Pourtous les soignants :

– S’engager à ne pas signaler et à ne pas ficher avant d’avoir mis en place tout autre moyen respectueux de la dignité humaine. Le manque de moyen ou de personnels ne doit jamais conduire à la déshumanisation des relations soignantes ni au désengagement. Dans les cas extrêmes, rappeler dans un signalement « le manque de moyen et de personnel pour apporter les soins nécessaires à ce patient met en cause gravement l’ordre public »

– Lever les protocoles de soin rapidement.

-Ne pas prescrire de soins sans consentement en ambulatoire, autant que faire se peut.

– Refuser la priorité des « soins » contraints dans les Centres de consultations par rapport aux personnes déjà en soins ou venant demander à entrer dans une démarche thérapeutique, venant se soigner librement. Nous ne nous ferons pas imposer l’abandon de la continuité des soins déjà entrepris.

– Faire des visites à domicile autant que les moyens le permettent pour éviter aux patients et à leur famille d’avoir à faire aux « brigades de chocs ».

– Répondre aussi rapidement que possible aux situations qui risquent d’aboutir à des « soins » sans consentement  en ambulatoire.

Au niveau général, nous solliciterons :

– Le Conseil de l’Ordre pour la levée du secret médical, lors des audiences judiciaires et dans les casiers psychiatriques qui se créent.

– La CommissionEuropéenne des Droits de l’Homme pour la mise à mal de l’inviolabilité du domicile et la mise à mal de la liberté de circulation.

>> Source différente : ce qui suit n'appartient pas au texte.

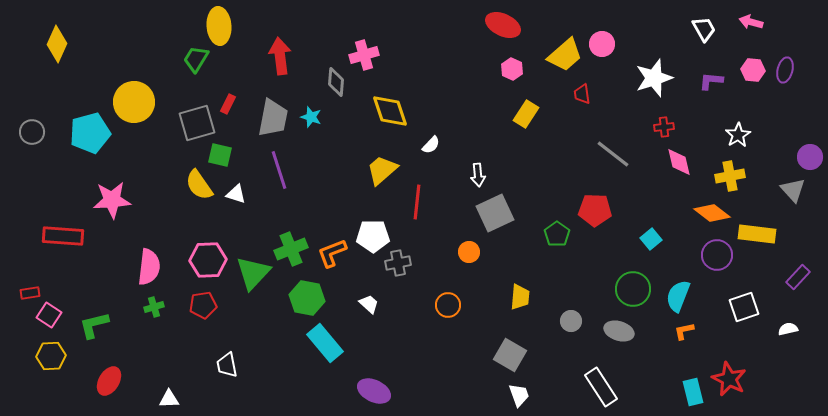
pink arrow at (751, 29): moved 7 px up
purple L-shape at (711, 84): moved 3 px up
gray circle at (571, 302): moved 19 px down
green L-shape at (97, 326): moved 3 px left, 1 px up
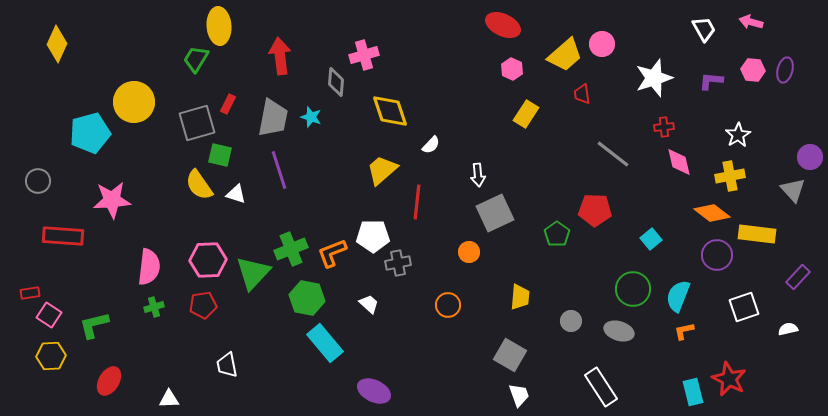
gray circle at (32, 132): moved 6 px right, 49 px down
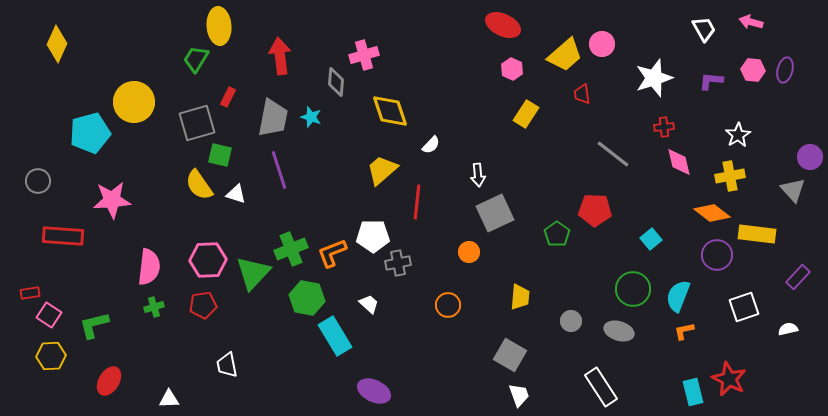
red rectangle at (228, 104): moved 7 px up
cyan rectangle at (325, 343): moved 10 px right, 7 px up; rotated 9 degrees clockwise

– Le Conseil Constitutionnel en soutenant les questions prioritaires de constitutionnalité et les recours possibles présentés par les patients ou leurs familles.

Le Collectif des 39 s’engage à soutenir les professionnels et les équipes qui seraient mis en difficulté, ou menacés, pour vouloir mettre l’éthique des soins en priorité avant la pratique de cette loi indigne.

A l’automne, le Collectif des 39 organisera un nouvel événement politique et culturel pour l’accueil et l’hospitalité pour la folie et pour faire le point sur les difficultés rencontrées à partir du premier août et sur les modalités de résistance mises en œuvre.

Collectif des 39 contre La Nuit Sécuritaire.